Dewey rocketed to fame in 1935, when he was appointed special prosecutor in New York County (Manhattan) by Governor Herbert H. Lehman. A "runaway grand jury" had publicly complained that William C. Dodge, the District Attorney, was not aggressively pursuing the mob and political corruption. Lehman, to avoid charges of partisanship, asked four prominent Republicans to serve as special prosecutor. All four refused and recommended Dewey.[12]
Dewey moved ahead vigorously. He recruited a staff of over 60 assistants, investigators, process servers, stenographers, and clerks. New York Mayor Fiorello H. La Guardia assigned a picked squad of 63 police officers to Dewey's office.
Dewey's targets were organized racketeering: the large-scale criminal enterprises, especially extortion, the "numbers game", and prostitution. He pursued Tammany Hall leaders known for their ties to gangsters, such as James Joseph Hines.
One of his biggest prizes was gangster Dutch Schultz, whom he had battled as both a federal and state prosecutor. Schultz's first trial ended in a deadlock; prior to his second trial, Schultz had the venue moved to Malone, New York, then moved there and garnered the sympathy of the townspeople through charitable acts so that when it came time for his trial, the jury found him innocent, liking him too much to convict him.[11]
Dewey and La Guardia threatened Schultz with instant arrest and further charges. Schultz now proposed to murder Dewey. Dewey would be killed while he made his daily morning call to his office from a pay phone near his home.[11] However, New York crime boss Lucky Luciano and the "Mafia Commission" decided that Dewey's murder would provoke an all-out crackdown. Instead they had Schultz killed.[11]
Dewey next turned his attention to Luciano. Dewey raided 80 houses of prostitution in the New York City area and arrested hundreds of prostitutes and "madams". Many of the prostitutes — some of whom told of being beaten and abused by Mafia thugs — were willing to testify to avoid prison time. Three implicated Luciano as controller of organized prostitution in the New York/New Jersey area — one of the largest prostitution rings in American history.[11] In the greatest victory of his legal career, Dewey won the conviction of Luciano for the prostitution racket, with a sentence of 30 to 50 years.[13]
However, Dewey did more than simply prosecute gangsters. In 1936 Dewey helped indict and convict Richard Whitney, the former president of the New York Stock Exchange, for embezzlement. Dewey also led efforts to protect dockworkers and poultry farmers and workers from racketeering in New York.[14] In 1936 Dewey received The Hundred Year Association of New York's Gold Medal Award "in recognition of outstanding contributions to the City of New York". In 1939 Dewey prosecuted American Nazi leader Fritz Julius Kuhn for embezzlement, crippling Kuhn's organization and limiting its ability to support Nazi Germany in World War II.

# [Supplied material]
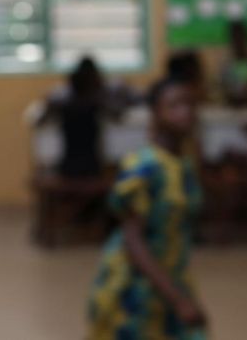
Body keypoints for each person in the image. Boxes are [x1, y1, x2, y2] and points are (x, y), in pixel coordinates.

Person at [87, 78, 207, 339]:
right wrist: (178, 300)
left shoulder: (184, 163)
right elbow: (133, 240)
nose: (185, 112)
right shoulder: (144, 167)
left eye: (190, 104)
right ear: (155, 113)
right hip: (135, 286)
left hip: (170, 275)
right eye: (174, 106)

# [Goal of the exercise]
Reproduce the passage above about Dewey's work as a New York prosecutor in full, word for word.

# [Output of the exercise]
Dewey rocketed to fame in 1935, when he was appointed special prosecutor in New York County (Manhattan) by Governor Herbert H. Lehman. A "runaway grand jury" had publicly complained that William C. Dodge, the District Attorney, was not aggressively pursuing the mob and political corruption. Lehman, to avoid charges of partisanship, asked four prominent Republicans to serve as special prosecutor. All four refused and recommended Dewey.[12]
Dewey moved ahead vigorously. He recruited a staff of over 60 assistants, investigators, process servers, stenographers, and clerks. New York Mayor Fiorello H. La Guardia assigned a picked squad of 63 police officers to Dewey's office.
Dewey's targets were organized racketeering: the large-scale criminal enterprises, especially extortion, the "numbers game", and prostitution. He pursued Tammany Hall leaders known for their ties to gangsters, such as James Joseph Hines.
One of his biggest prizes was gangster Dutch Schultz, whom he had battled as both a federal and state prosecutor. Schultz's first trial ended in a deadlock; prior to his second trial, Schultz had the venue moved to Malone, New York, then moved there and garnered the sympathy of the townspeople through charitable acts so that when it came time for his trial, the jury found him innocent, liking him too much to convict him.[11]
Dewey and La Guardia threatened Schultz with instant arrest and further charges. Schultz now proposed to murder Dewey. Dewey would be killed while he made his daily morning call to his office from a pay phone near his home.[11] However, New York crime boss Lucky Luciano and the "Mafia Commission" decided that Dewey's murder would provoke an all-out crackdown. Instead they had Schultz killed.[11]
Dewey next turned his attention to Luciano. Dewey raided 80 houses of prostitution in the New York City area and arrested hundreds of prostitutes and "madams". Many of the prostitutes — some of whom told of being beaten and abused by Mafia thugs — were willing to testify to avoid prison time. Three implicated Luciano as controller of organized prostitution in the New York/New Jersey area — one of the largest prostitution rings in American history.[11] In the greatest victory of his legal career, Dewey won the conviction of Luciano for the prostitution racket, with a sentence of 30 to 50 years.[13]
However, Dewey did more than simply prosecute gangsters. In 1936 Dewey helped indict and convict Richard Whitney, the former president of the New York Stock Exchange, for embezzlement. Dewey also led efforts to protect dockworkers and poultry farmers and workers from racketeering in New York.[14] In 1936 Dewey received The Hundred Year Association of New York's Gold Medal Award "in recognition of outstanding contributions to the City of New York". In 1939 Dewey prosecuted American Nazi leader Fritz Julius Kuhn for embezzlement, crippling Kuhn's organization and limiting its ability to support Nazi Germany in World War II.